━━━ Data under study
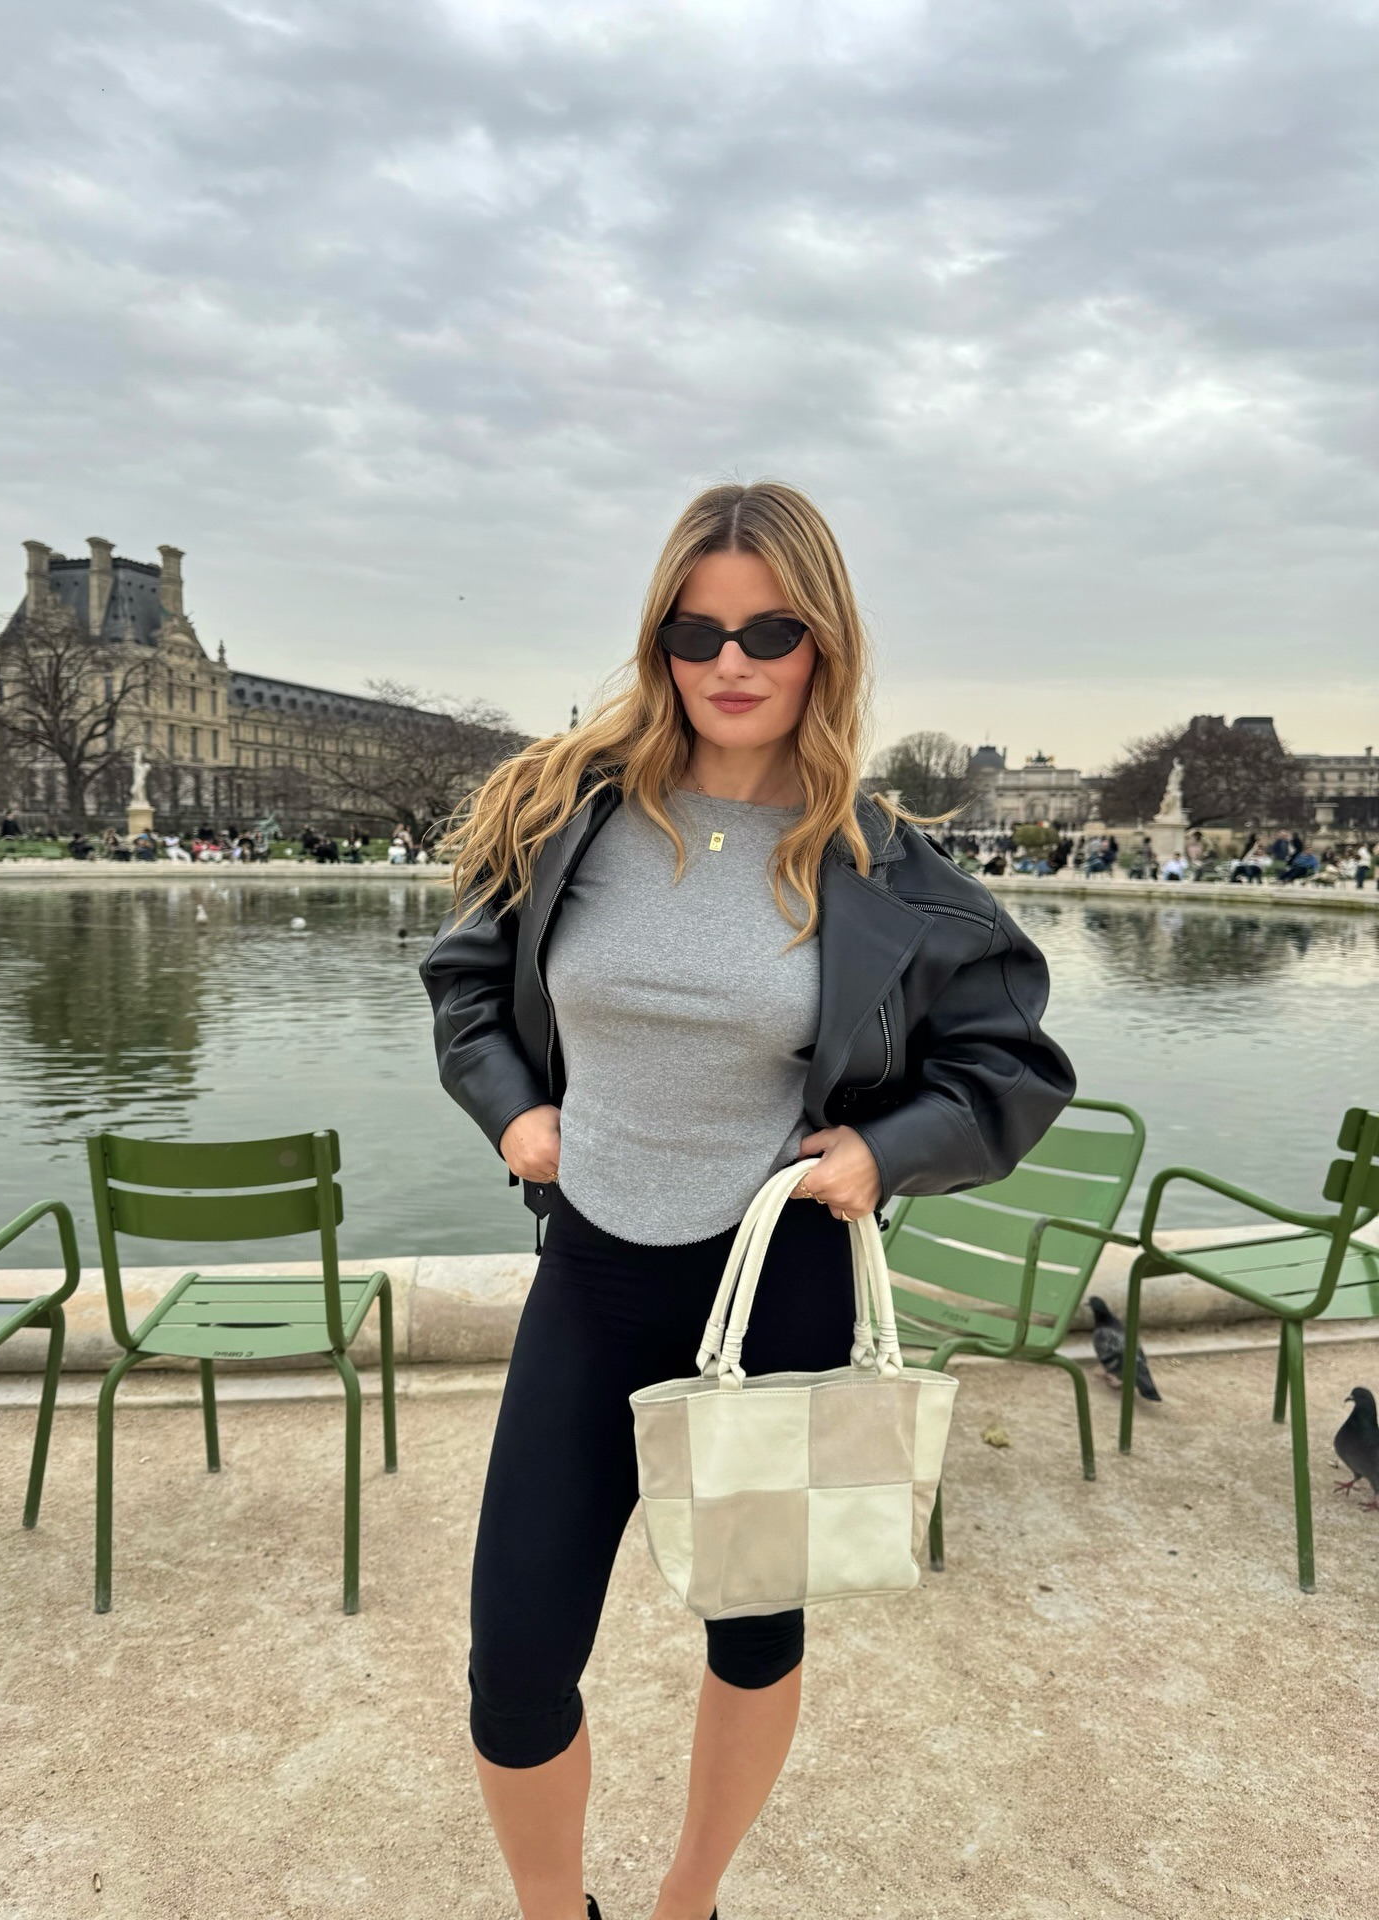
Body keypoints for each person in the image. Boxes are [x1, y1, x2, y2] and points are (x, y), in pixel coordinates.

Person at [419, 481, 1075, 1920]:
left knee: (753, 1632)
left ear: (823, 643)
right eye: (694, 630)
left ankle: (689, 1901)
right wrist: (515, 1110)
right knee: (514, 1662)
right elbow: (466, 985)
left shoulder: (883, 864)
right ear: (658, 642)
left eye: (770, 630)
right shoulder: (564, 813)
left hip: (773, 1286)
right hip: (594, 1274)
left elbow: (1012, 1059)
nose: (732, 662)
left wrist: (876, 1156)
━━━━━━
Look over the material and return every line where the word "left" is found.

left knee: (753, 1632)
left ear: (823, 643)
left ankle: (689, 1901)
left shoulder: (883, 864)
left eye: (770, 630)
left hip: (773, 1286)
left elbow: (1012, 1059)
left wrist: (876, 1156)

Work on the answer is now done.